Electronic design automation data:
=== Section Start ===

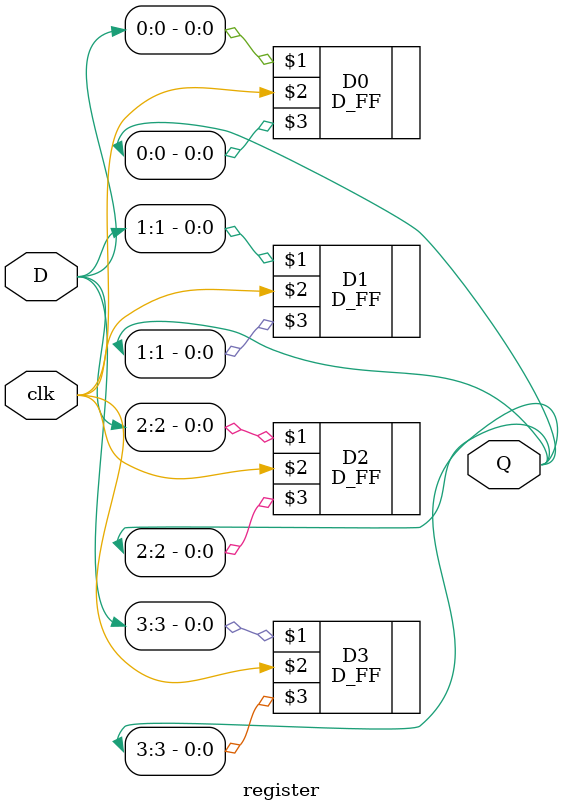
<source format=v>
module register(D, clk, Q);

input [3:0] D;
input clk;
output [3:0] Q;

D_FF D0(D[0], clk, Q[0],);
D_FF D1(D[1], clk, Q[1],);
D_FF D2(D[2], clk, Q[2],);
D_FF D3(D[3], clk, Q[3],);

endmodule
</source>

=== Section End ===

## EXERCISE
Please set the records down again exactly as written. The pictures should not be included.

## RESULT OF THE TASK
<source format=v>
module register(D, clk, Q);

input [3:0] D;
input clk;
output [3:0] Q;

D_FF D0(D[0], clk, Q[0],);
D_FF D1(D[1], clk, Q[1],);
D_FF D2(D[2], clk, Q[2],);
D_FF D3(D[3], clk, Q[3],);

endmodule
</source>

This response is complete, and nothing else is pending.